Malgré le manque de confiance dans le monde politique, une vaste majorité des jeunes allemand envisage l'avenir avec de l'optimisme. Foto: Dieter Seybold / Wikimedia Commons / CC-BY-SA 3.0

(Par Alain Howiller) – Singulière époque, en vérité, que celle que nous vivons et que nous partageons avec nos concitoyens : jamais ces derniers n’ont été aussi perplexes -voire hostiles- devant «la» et «les» politiques. Pourtant, jamais nos élus et candidats à une élection n’ont été aussi soucieux de…. s’attacher les suffrages des électeurs, quitte, parfois -voire souvent- à perdre leur âme dans une démarche d’acquisition de voix qui grise souvent le hold-up ! C’est que pour avoir la majorité nécessaire pour arriver au pouvoir, il faut ratisser au-delà de son camp et essayer de séduire d’autres camps, sans pour autant perdre le socle sur lequel s’est bâti une candidature.
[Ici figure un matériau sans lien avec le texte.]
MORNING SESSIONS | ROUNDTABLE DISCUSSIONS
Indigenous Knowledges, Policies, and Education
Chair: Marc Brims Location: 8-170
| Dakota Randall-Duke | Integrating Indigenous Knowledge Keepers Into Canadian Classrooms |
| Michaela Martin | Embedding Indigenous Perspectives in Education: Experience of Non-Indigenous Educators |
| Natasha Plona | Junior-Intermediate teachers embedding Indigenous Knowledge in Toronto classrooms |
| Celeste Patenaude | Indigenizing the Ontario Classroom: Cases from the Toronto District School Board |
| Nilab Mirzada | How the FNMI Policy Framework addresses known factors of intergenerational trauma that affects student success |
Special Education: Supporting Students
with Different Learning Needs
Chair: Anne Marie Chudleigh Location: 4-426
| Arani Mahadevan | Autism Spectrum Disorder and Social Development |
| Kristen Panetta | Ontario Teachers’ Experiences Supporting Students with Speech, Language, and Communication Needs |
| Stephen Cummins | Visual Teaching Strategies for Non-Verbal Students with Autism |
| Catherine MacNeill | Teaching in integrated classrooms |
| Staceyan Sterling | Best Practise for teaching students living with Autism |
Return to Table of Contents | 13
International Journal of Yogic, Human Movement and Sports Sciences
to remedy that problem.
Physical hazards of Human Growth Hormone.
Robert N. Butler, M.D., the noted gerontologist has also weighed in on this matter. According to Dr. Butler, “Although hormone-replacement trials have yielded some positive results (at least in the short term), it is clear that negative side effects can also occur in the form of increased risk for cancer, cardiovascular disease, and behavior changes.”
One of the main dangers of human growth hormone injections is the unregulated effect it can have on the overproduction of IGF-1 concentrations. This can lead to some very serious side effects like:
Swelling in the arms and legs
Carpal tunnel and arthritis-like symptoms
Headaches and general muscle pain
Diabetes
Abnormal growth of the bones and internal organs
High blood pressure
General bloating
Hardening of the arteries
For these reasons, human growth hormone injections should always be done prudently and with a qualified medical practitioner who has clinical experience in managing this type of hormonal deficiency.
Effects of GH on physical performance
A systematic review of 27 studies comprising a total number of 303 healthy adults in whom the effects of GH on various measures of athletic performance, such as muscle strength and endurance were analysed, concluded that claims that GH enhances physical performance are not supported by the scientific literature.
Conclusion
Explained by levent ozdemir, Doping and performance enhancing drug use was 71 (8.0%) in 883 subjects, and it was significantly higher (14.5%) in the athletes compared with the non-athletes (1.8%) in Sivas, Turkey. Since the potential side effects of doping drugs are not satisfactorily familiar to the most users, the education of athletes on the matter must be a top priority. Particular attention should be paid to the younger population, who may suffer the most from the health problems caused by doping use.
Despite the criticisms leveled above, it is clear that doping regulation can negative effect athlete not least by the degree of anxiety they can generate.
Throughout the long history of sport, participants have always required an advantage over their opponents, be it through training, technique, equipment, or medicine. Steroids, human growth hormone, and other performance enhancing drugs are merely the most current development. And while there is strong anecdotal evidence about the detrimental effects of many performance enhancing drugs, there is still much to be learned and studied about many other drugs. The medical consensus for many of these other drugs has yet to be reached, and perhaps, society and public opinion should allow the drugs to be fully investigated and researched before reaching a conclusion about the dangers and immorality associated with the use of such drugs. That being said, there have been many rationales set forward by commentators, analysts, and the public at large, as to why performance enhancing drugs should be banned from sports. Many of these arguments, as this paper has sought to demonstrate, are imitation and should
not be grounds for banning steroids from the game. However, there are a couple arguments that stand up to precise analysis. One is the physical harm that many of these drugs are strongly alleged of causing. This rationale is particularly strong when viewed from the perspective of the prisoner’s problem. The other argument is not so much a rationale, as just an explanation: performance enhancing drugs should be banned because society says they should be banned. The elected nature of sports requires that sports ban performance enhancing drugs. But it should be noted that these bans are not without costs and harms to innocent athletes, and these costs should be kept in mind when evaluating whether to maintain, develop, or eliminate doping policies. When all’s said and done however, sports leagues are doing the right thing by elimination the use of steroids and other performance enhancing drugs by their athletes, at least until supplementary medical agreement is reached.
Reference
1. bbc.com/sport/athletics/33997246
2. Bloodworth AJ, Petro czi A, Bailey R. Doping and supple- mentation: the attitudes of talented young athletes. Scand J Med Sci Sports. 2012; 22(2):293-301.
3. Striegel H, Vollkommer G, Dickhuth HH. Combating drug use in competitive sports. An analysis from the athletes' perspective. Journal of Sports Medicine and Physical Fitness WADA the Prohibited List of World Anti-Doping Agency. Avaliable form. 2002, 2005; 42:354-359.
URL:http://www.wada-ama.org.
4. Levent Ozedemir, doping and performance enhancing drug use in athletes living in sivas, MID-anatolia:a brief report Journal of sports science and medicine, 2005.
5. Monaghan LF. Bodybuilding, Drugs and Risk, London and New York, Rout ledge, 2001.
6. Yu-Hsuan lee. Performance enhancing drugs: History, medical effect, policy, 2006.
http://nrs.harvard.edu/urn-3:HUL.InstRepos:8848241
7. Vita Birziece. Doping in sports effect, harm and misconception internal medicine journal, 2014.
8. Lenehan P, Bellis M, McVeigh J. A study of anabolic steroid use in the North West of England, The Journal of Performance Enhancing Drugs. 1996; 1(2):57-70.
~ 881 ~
C’est ce que les fins politologues, utilisant un concept venu de la géométrie voire de la trigonométrie, appellent une «triangulation»(1). Et c’’est ce que les simples observateurs et journalistes appellent, eux, la «stratégie du coucou» : utiliser les propositions de ses adversaires, les faire siennes à côté (parfois contre !) de ses propres convictions, de dresser une synthèse qui –croit-on- peut être acceptée par…. deux camps opposés ! Alors que cette stratégie doit faire gagner le candidat d’un camp en lui permettant de grappiller les voix nécessaires pour «construire» une majorité, force est de constater que cela ne facilite guère la clarification des idées, provoque la confusion et nourrit… l’abstention !

Une majorité de complément pour François Hollande ? – Les politiques menées tant à Paris qu’à Berlin fournissent un exemple assez caractéristique d’une approche qui se projette, bien évidemment, vers 2017, année de l’élection présidentielle en France et du renouvellement du Bundestag en Allemagne ! Pour les électeurs de gauche qui ont «fait» François Hollande, le virage «social-démocrate» pris par le président français, les mesures néo-libérale engagées par son Ministre de l’Economie et des Finances Emmanuel Macron, la politique «sécuritaire» menée par son Premier Ministre Manuel Valls ou sa volonté d’introduire le statut de l’état d’urgence et la déchéance de la nationalité dans la Constitution sont autant de signes adressés aux électeurs de droite voire de l’extrême droite !

Gagnera-t-il le pari de ne pas perdre trop de voix de gauche tout en gagnant suffisamment de voix de droite lorsque le projet de loi de révision constitutionnelle passera devant le Parlement où il faudra réunir 3/5èmes de votes favorables pour le faire adopter le mois prochain ?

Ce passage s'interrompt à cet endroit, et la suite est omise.